Wednesday, December 17, 2008

How Decency Could Win

Given Taser International's team of lawyers and America's corporate-friendly love of tort reform and deregulation, making Tasers too much trouble for officers on the back-end might be an effective way to reduce taser abuse. There seems to be evidence of that happening organically now in Canada:
EDMONTON - Some Edmonton police officers have chosen not to carry Tasers because of the controversy the weapons attract, despite believing the devices are valuable tools. ...

In April 2004, Wasylyshen helped arrest a suspect after a lengthy car chase. While two other officers face disciplinary charges for using their Tasers that night, Wasylyshen chose not to use his.

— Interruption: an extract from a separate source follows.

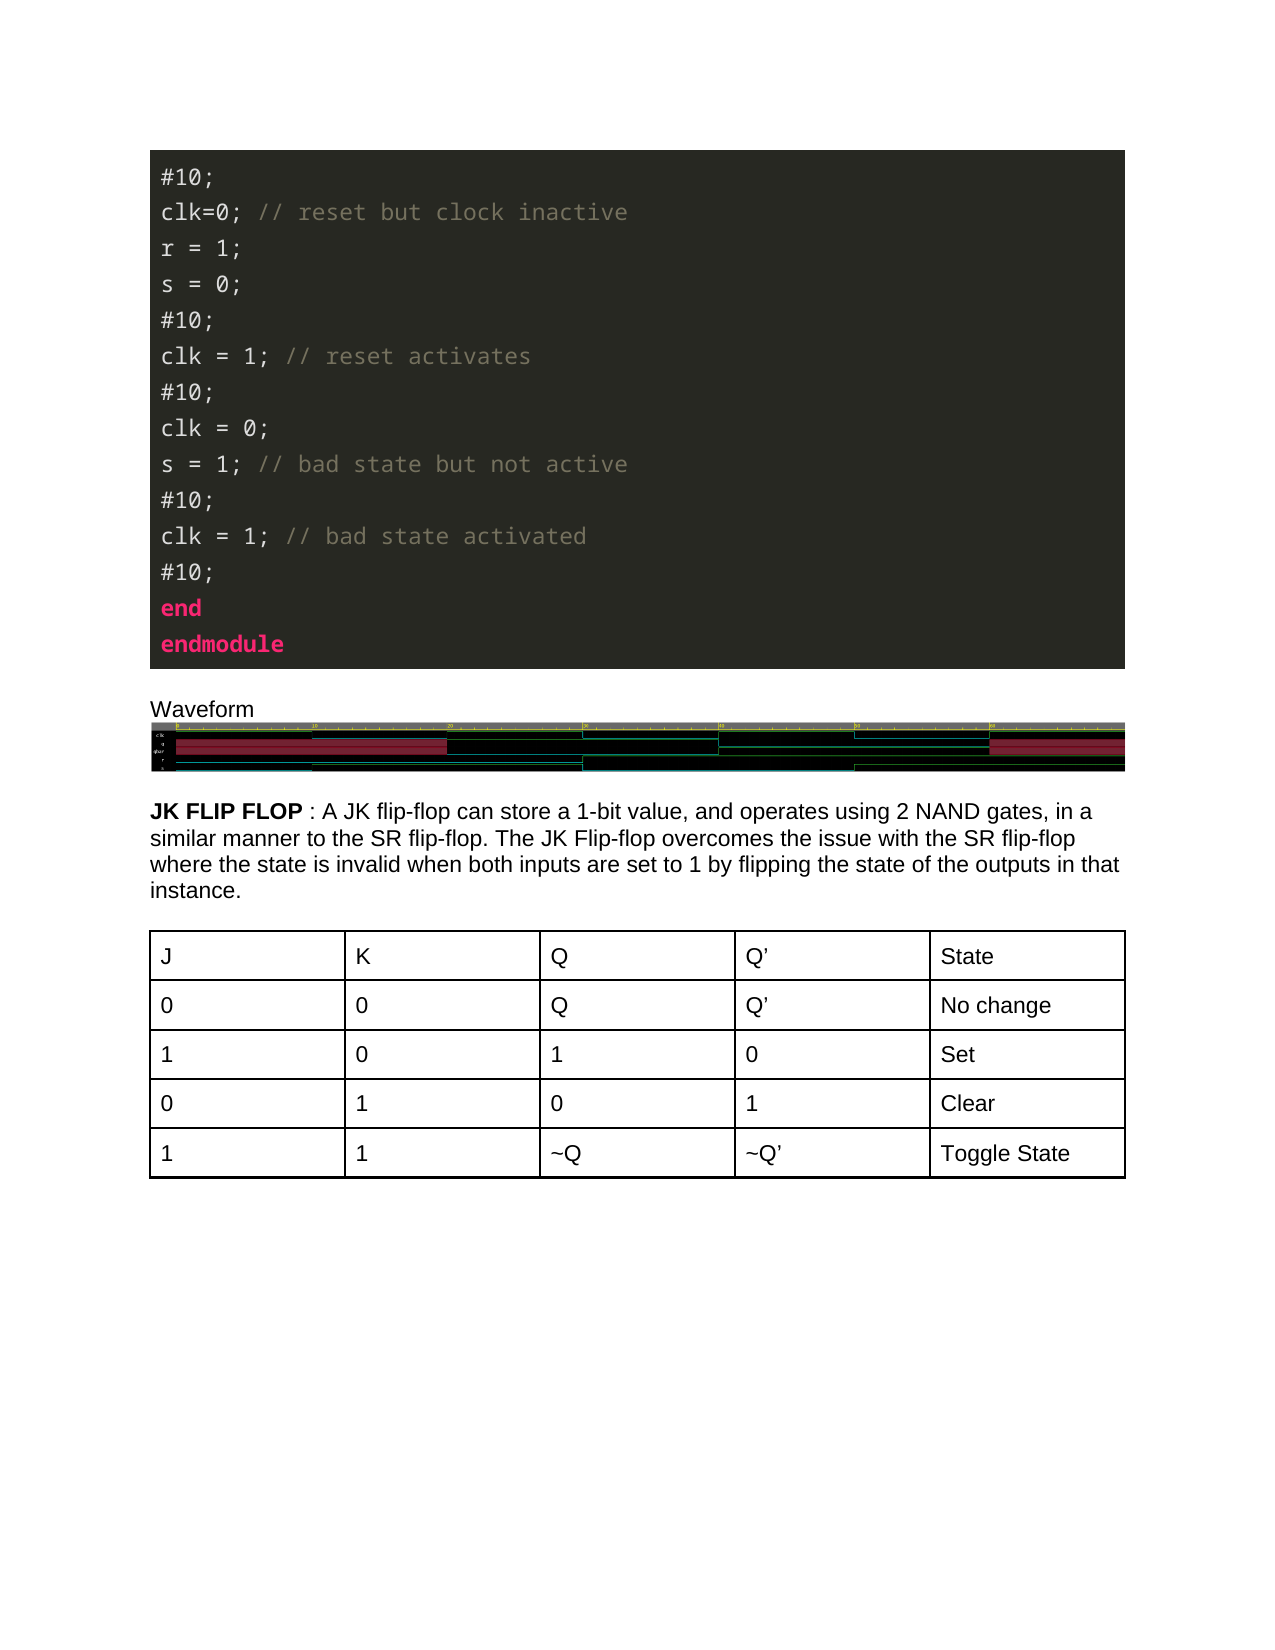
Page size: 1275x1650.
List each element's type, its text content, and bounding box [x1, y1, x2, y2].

"I had some bad luck with a Taser incident in 2002, to be honest," the officer said when asked why he didn't draw the Taser he had that night.

"Using it would have been practical, it would have been justified. I just didn't utilize it. It would be a hassle for me to use it."

Wasylyshen said he has since turned in his Taser and has not requested another one.

In October 2002, Wasylyshen used a Taser to wake up Randy Fryingpan, 16, who was passed out in a car.

The incident was heavily criticized and a judge later threw out a charge against Fryingpan.

Const. Darryl Fox, one of the officers facing a disciplinary charge for using excessive force, said he agrees with his fellow officers' opinions, even though he supports the Taser itself. It is the debate after its use that makes him wary.

"The Taser is an effective, life-saving tool that is beneficial to law enforcement," Fox testified.

"However, I concur with Const. Wasylyshen in that I will likely never carry one again."

The two officers are not alone. Others avoid carrying Tasers to eliminate possible public complaints or disciplinary hearings that can shadow an officer's career for years.

Of course, for this to happen in the States, America would first need to have police departments that answer directly to taxpayers. Unfortunately, that's not the case in many places, including NYC. Still, the paragraphs above are among the most hopeful (taser-related) things I've read lately.